Researchers from other disciplines have begun approaching the Galaxy Zoo team for help sorting their own masses of information. With Galaxy Zoo's assistance, the Royal Observatory Greenwich just launched Solar Stormwatch, which asks volunteers to track solar explosions captured on video by NASA's STEREO spacecraft. The idea is eventually to be able to predict these flare-ups, which interfere with satellites and endanger astronauts. Another project will task volunteers with translating the famous Oxyrhynchus Papyri, a cache of 50,000 Ptolemaic-era manuscript fragments from Egypt. Yet another will analyze footage of the New Caledonian crow in the wild. (It's one of the few nonprimate species to create and even modify tools.)
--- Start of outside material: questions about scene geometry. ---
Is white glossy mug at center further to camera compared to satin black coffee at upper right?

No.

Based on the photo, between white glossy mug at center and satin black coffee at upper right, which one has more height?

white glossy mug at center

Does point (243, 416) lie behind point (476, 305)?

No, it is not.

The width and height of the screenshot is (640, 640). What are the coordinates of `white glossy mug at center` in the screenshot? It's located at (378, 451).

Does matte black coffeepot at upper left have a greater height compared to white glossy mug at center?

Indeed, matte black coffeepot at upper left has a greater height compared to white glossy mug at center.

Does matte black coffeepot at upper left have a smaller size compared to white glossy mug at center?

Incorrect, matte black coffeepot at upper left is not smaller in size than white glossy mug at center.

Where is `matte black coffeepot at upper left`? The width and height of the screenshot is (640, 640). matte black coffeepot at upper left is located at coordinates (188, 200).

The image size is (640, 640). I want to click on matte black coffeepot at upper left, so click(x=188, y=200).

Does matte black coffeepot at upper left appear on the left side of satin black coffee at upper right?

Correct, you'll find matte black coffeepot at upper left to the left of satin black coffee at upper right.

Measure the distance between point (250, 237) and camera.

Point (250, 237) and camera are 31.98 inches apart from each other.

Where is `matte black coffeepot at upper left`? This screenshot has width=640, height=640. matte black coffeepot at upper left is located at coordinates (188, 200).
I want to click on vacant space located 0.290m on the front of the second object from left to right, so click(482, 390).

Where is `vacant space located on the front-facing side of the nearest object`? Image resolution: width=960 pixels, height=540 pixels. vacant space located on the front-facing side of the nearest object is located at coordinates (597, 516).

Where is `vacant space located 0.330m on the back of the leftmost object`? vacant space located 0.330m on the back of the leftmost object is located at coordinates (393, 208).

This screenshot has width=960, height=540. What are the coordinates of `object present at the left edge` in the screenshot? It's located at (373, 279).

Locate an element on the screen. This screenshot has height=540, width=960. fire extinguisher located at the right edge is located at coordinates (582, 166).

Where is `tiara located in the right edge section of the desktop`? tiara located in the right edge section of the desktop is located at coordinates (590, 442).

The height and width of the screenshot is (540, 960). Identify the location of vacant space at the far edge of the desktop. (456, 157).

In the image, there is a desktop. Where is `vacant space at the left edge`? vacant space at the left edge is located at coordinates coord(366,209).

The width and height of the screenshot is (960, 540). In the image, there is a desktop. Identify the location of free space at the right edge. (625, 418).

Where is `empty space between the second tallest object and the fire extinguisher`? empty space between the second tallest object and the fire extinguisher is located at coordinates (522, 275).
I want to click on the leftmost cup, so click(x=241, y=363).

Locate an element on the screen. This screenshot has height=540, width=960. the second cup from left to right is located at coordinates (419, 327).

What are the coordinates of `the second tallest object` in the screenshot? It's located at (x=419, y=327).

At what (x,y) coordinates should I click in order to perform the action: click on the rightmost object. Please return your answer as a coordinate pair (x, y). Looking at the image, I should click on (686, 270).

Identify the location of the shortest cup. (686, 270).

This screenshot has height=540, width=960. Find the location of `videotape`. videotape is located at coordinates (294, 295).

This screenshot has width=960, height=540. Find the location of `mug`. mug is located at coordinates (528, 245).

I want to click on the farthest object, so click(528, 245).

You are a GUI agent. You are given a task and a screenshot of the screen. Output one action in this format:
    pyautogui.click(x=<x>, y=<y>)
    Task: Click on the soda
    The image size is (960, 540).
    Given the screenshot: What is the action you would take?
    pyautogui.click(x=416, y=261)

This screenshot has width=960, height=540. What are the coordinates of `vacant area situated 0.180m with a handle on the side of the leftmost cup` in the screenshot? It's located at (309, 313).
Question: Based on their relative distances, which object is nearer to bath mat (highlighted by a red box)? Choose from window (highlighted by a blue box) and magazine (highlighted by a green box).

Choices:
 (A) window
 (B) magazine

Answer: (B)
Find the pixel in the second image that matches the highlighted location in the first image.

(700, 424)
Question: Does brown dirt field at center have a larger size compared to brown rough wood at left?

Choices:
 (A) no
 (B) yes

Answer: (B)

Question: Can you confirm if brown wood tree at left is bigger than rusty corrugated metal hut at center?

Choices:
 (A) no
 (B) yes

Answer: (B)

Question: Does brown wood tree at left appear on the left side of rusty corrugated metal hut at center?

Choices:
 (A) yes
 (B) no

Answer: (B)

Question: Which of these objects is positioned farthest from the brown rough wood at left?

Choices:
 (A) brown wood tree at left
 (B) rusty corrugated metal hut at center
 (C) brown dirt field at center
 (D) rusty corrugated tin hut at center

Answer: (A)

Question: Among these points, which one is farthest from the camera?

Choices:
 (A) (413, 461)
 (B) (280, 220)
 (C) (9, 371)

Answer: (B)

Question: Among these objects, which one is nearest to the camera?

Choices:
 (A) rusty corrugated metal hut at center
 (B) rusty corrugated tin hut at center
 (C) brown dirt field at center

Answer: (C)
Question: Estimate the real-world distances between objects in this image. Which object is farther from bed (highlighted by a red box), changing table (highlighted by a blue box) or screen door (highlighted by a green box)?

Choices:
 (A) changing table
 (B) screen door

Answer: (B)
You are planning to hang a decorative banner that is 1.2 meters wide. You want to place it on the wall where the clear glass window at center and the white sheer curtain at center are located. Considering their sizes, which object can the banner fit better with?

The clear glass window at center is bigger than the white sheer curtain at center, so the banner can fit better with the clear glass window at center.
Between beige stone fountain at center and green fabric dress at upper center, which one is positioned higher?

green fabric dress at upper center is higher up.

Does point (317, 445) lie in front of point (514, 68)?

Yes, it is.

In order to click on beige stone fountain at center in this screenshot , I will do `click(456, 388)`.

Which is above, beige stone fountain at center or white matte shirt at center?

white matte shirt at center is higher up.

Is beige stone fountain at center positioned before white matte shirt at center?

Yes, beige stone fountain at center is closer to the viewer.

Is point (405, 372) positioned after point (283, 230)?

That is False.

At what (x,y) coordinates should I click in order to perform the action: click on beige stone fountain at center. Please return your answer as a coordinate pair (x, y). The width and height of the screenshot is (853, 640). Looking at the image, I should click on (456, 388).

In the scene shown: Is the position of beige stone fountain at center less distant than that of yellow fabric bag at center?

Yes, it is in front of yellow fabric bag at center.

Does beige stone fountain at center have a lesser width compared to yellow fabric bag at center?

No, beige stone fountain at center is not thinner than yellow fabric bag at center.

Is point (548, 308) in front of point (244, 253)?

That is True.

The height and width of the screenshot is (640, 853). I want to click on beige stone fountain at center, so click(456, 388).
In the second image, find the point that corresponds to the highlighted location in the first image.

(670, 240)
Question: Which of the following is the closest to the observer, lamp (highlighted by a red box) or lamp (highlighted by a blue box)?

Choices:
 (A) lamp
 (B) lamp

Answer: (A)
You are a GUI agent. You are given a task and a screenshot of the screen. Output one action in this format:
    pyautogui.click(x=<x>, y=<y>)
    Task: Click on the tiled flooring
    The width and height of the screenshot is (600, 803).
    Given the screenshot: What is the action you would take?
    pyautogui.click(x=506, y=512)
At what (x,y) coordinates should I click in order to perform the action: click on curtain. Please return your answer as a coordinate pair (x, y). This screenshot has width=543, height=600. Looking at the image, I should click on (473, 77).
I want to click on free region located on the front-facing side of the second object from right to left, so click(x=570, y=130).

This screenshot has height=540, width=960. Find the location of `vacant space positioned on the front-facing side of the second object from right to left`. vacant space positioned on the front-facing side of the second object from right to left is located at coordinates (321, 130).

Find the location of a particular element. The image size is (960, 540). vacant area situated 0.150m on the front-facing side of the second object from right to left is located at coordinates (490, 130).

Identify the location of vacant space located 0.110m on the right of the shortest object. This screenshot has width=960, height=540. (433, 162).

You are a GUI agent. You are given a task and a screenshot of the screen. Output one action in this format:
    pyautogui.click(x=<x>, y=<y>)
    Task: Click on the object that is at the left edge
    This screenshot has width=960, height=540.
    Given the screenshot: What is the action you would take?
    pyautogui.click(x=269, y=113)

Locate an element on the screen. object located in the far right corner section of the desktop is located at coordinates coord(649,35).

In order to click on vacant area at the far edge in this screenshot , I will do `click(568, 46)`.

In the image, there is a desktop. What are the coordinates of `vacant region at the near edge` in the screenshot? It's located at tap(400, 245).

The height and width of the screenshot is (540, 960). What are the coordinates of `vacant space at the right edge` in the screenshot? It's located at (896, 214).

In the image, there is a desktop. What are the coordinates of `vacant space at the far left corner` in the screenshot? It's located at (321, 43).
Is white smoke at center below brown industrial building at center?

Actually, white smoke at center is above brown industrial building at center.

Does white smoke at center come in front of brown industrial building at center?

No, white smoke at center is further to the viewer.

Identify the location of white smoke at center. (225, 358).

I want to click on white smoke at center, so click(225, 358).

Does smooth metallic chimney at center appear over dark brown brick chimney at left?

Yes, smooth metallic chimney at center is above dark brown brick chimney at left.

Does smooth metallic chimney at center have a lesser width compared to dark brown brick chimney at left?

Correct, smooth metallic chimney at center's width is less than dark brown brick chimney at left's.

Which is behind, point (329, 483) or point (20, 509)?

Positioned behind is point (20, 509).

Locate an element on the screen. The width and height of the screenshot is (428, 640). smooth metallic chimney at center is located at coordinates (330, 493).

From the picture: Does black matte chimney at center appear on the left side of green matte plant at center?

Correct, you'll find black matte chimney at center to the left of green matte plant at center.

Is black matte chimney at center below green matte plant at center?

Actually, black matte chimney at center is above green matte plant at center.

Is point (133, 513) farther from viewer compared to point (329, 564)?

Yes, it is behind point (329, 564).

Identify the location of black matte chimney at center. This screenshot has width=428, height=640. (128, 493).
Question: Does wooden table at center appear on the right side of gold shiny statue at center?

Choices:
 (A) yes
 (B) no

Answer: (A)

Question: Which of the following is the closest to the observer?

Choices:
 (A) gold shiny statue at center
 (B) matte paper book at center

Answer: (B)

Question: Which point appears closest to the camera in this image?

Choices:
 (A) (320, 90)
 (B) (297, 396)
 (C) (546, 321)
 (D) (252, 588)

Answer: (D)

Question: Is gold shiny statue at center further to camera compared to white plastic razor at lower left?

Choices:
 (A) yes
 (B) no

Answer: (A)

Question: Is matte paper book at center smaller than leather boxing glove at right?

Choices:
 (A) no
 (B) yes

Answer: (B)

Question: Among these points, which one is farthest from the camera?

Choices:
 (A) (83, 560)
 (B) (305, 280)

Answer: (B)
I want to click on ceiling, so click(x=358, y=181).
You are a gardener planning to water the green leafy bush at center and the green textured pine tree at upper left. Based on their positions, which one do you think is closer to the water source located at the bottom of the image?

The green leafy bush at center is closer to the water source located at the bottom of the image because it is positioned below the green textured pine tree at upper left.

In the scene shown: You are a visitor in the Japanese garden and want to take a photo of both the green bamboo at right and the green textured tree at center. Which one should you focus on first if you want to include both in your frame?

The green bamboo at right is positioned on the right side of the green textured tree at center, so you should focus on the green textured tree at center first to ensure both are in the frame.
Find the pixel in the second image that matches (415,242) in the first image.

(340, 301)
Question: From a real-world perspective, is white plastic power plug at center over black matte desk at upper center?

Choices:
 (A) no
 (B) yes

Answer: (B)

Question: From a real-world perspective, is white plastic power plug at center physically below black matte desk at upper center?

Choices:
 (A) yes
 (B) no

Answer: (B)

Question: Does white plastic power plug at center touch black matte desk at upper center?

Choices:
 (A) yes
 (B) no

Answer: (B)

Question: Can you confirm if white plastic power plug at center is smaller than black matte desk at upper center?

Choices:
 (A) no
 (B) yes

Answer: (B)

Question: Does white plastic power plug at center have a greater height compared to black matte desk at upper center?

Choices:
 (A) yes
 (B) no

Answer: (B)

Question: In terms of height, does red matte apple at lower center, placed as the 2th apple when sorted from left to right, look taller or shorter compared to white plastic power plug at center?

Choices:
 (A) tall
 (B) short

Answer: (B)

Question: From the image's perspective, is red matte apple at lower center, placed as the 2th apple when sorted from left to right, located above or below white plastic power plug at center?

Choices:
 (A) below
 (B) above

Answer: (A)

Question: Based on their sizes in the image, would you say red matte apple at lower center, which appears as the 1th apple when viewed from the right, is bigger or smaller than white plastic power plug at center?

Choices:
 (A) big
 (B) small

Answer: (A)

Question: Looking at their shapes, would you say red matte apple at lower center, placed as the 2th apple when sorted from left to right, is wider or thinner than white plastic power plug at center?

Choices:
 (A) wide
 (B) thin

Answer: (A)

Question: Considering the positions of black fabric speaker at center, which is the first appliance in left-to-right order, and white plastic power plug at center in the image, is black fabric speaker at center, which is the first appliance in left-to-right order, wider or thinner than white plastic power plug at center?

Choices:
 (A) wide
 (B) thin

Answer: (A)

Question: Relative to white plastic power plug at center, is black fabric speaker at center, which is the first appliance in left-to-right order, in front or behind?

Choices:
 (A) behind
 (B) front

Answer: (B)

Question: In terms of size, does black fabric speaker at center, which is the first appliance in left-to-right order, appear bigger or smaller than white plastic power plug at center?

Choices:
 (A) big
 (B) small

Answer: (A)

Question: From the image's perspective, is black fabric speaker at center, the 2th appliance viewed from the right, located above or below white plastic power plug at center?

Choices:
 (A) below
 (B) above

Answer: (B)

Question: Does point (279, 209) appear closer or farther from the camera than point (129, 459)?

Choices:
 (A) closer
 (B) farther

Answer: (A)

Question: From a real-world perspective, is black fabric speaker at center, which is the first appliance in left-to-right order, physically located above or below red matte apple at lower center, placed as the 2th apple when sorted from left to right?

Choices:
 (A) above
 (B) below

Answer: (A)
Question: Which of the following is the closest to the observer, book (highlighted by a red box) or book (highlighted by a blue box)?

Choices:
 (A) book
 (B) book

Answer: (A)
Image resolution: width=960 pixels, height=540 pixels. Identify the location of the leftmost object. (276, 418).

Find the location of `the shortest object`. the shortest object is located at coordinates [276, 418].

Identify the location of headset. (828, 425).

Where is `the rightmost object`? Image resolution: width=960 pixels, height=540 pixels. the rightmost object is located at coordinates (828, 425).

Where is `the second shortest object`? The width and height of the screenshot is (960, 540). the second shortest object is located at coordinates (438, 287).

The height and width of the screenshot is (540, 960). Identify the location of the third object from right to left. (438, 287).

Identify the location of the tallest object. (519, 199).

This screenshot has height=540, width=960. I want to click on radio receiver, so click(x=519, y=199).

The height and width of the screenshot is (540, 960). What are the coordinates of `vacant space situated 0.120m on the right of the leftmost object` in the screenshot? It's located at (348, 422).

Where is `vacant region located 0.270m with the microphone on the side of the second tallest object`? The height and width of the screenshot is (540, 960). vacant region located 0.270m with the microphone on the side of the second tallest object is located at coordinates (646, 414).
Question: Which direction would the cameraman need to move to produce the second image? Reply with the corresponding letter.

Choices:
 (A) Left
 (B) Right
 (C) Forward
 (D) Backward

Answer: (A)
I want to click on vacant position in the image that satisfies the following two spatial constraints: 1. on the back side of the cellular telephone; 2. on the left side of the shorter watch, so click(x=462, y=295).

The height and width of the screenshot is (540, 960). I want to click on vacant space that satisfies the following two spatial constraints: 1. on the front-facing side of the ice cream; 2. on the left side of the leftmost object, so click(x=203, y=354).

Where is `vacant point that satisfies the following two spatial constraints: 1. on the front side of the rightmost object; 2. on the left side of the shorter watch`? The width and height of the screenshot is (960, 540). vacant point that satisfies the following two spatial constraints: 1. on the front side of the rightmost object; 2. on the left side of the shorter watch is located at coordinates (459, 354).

Yale astronomy graduate student Carolin Cardamone, who has published research on green pea galaxies, says astronomers were alerted to their existence by Galaxy Zoo volunteers who posted hundreds of images to the site's busy discussion forum. She says the project is an enormous boon to her field. "This is all hard, rigorous science," she says. "We're not giving [the volunteers] busywork to do. We're not doing this so they can have fun with science, but so they can participate in real science."